Behind the images of Léopold Rabus seem to hover those happy childhood memories of the days when grandpa took you by the hand and walked with you through a park to settle down on a bench by the lake to feed the ducks. The gentle colors still recall the joyful gleam in children’s eyes - but since then, something has changed. Smiles have turned into manic grins staring down into cribs of children with egg-white eyes and absurdly straight, wound-like partings. The innocence of those childhood days is lost, the ducks have turned into sharp-beaked crows bearing the ugly marks of many fights upon their faces’ raw flesh.

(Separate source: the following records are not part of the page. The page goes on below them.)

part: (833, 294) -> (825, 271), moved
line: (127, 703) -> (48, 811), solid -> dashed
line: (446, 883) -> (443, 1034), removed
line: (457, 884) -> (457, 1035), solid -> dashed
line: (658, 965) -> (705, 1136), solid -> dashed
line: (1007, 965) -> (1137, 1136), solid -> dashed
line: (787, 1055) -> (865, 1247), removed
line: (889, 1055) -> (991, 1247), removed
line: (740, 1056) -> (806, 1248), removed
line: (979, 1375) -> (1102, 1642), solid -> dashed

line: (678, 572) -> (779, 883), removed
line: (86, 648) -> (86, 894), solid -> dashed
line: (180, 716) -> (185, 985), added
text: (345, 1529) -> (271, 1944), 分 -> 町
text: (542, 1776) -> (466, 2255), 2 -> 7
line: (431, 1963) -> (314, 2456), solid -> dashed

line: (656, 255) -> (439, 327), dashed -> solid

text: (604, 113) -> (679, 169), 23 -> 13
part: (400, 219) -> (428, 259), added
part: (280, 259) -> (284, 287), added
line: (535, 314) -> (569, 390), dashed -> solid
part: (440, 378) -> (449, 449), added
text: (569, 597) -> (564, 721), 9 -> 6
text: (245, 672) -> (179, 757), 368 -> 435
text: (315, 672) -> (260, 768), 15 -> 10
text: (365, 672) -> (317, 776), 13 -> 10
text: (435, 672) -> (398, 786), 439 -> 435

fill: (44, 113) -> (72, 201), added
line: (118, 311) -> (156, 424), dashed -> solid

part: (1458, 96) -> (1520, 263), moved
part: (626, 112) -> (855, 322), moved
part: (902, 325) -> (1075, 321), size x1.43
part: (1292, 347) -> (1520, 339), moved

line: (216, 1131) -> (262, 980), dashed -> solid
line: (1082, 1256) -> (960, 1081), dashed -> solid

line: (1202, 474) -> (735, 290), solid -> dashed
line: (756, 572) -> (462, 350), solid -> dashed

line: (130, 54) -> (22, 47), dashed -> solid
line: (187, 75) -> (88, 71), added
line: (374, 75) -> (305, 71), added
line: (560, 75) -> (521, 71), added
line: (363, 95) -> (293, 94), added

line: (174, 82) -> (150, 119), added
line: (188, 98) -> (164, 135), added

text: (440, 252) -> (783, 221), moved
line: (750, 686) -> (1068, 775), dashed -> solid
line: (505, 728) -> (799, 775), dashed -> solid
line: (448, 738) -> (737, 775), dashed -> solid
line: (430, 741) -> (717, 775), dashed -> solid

As if to preserve the bliss of a slowly but persistently blurring past, a crow’s portrait is retained in an old and artfully graved wooden frame as one would do with a late great aunt’s photo; the votive-like painting becoming a subtle trigger for thoughts along the line of mortality and decay,
The pictorial worlds of Léopold Rabus defy any clear definition. He plays with clichés, with symbols and well-known motives, alters them or assigns them new meanings. His thematic series engage in aspects of good and bad, of religion and sexuality, life and death, themes that come to be satirized by the shrill coloring, the particular materials and the extraordinary luminance of the paintings. The young artist’s unmistakable style, his manner of combining the aesthetic with the abysmal, the carnal with the ulterior, his unfolding of twilight worlds filled with fantasy and ambiguity, the energy and forcefulness of his paintings bestow his works with a vibrancy whose impact one can hardly elude.
Léopold Rabus lives and works in Neuchâtel and Paris. He was rewarded in 2006 the 'Swiss Art Award’ and in 2005 the ‘Premio Lissone’ award. His work is represented in various museums in Europe like the Gemeentemuseum in The Hague or the Frissiras Museum in Athens among many private collections like the Zabludowicz Art Trust, London or the Collection Olbricht in Germany.